Burnpool, The - 1995 The Burnpool



ARTIST: Burnpool, The
ALBUM: The Burnpool
LABEL: I/O Records
SERIAL: -
YEAR: 1995

COUNTRY OF ORIGIN:

LINEUP: Rayne Johnson - vocals * Maike Davis - guitars * Lee Chidgey - keyboards, vocals * Matt Chidgey - bass, vocals * Mike Mudd - drums, percussion

TRACK LISTING: 01 Titan * 02 Snowblind * 03 Same Old Song * 04 Bad Attitude * 05 Guilt Release * 06 Once Around * 07 In The City * 08 Head For The Hills * 09 Don't Follow Me * 10 Calling America * 11 Jane


Background
Let's be honest.. 1995 was a shit year in AOR, wasn't it? Actually, the prior three years were too. However the tide was about to change. Not exactly drowning but then not exactly searching for an AOR lifeguard were Californian band The Burnpool. A sometimes complex sound befits this band. From Simi Valley, they are a mixed bag, but quite classy all around! With a keyboard player in the mix you just know these guys can play a bit, the only non-redeeming feature is the 'less than convincing' vocal performance of Johnson.. unfortunately. However, it's more than made up for by the solid production of guitar legend Bruce Kulick (Good Rats, Michael Bolton, KISS). Mix in similar era acts like Biloxi, Stone Soup (a.k.a French Lick) Artica, and Sic Vikki and you'll know where these guys are coming from. The guitars are damn good, the rhythm section is spot on, and the songs have a 'different' ring to them.. somewhere between epic, progressive and hair metal.. not necessarily in that order. The opening two tracks 'Titan' and 'Snowblind' are a very strong opening pair. Rough and tough approach with melodic agggression. 'Same Old Song' is less metal, and after a promising intro, is spoilt by the now annoying tones of Rayne Johnson. 'Bad Attitude' features some cutting guitars from six-stringer Davis, while some Skull like influences make their prescence felt on 'Guilt Release'.


The Songs
The band move positively onto 'Once Around': great intro, cool verses, and a swingingly memorable chorus that Axel Rose would be proud of. 'In The City' is another powerful track, not unlike the excellent Biloxi, while 'Head For The Hills' tries its best to invoke memories of past HM glories somewhat unconvincingly, though it's roots are firmly entrenched in the sound of Euro legends Accept. Despite the name 'Don't Follow Me', you are forced to trudge behind them with this unremarkable tune.
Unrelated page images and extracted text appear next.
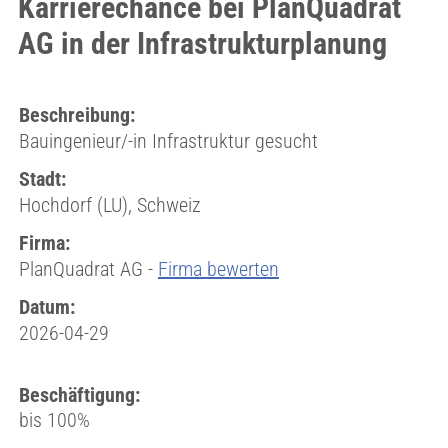
Karrierechance bei PlanQuadrat
AG in der Infrastrukturplanung
Beschreibung:
Bauingenieur/-in Infrastruktur gesucht
Stadt:
Hochdorf (LU), Schweiz
Firma:
PlanQuadrat AG -
Firma bewerten
Datum:
2026-04-29
Beschäftigung:
bis 100%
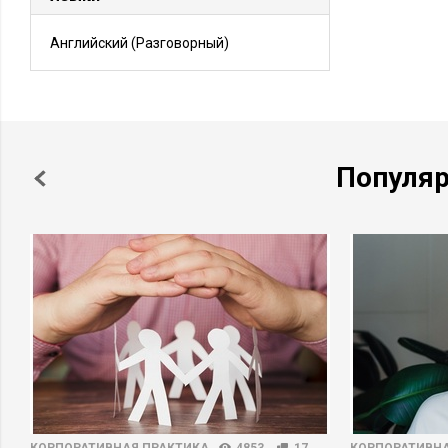
Английский
(Разговорный)
Популя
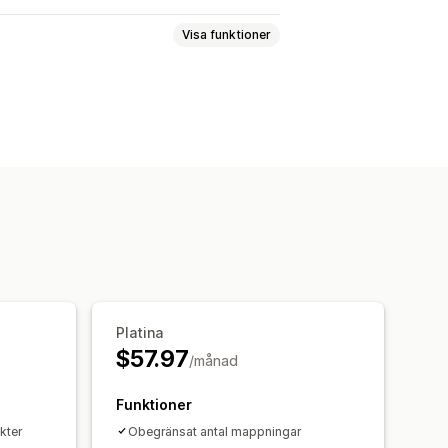
Visa funktioner
JavaScript
Mobilanpassning
Platina
$57.97
/månad
Funktioner
kter
Obegränsat antal mappningar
However, saving graces are delivered on the last track, with a stirring rendition of Jefferson Starship's 'Jane' (not 'Jade' as some would have you believe on their CD sleeve). Probably not as good as the Roko version, but creditable nonetheless.


In Summary
I think it's all been said before, a great band sort of made to sound ordinary by their singer (remember Melidian anyone?). However, the overall result is still way above average, but just think what it could've been!! Another for the one-off wonders award.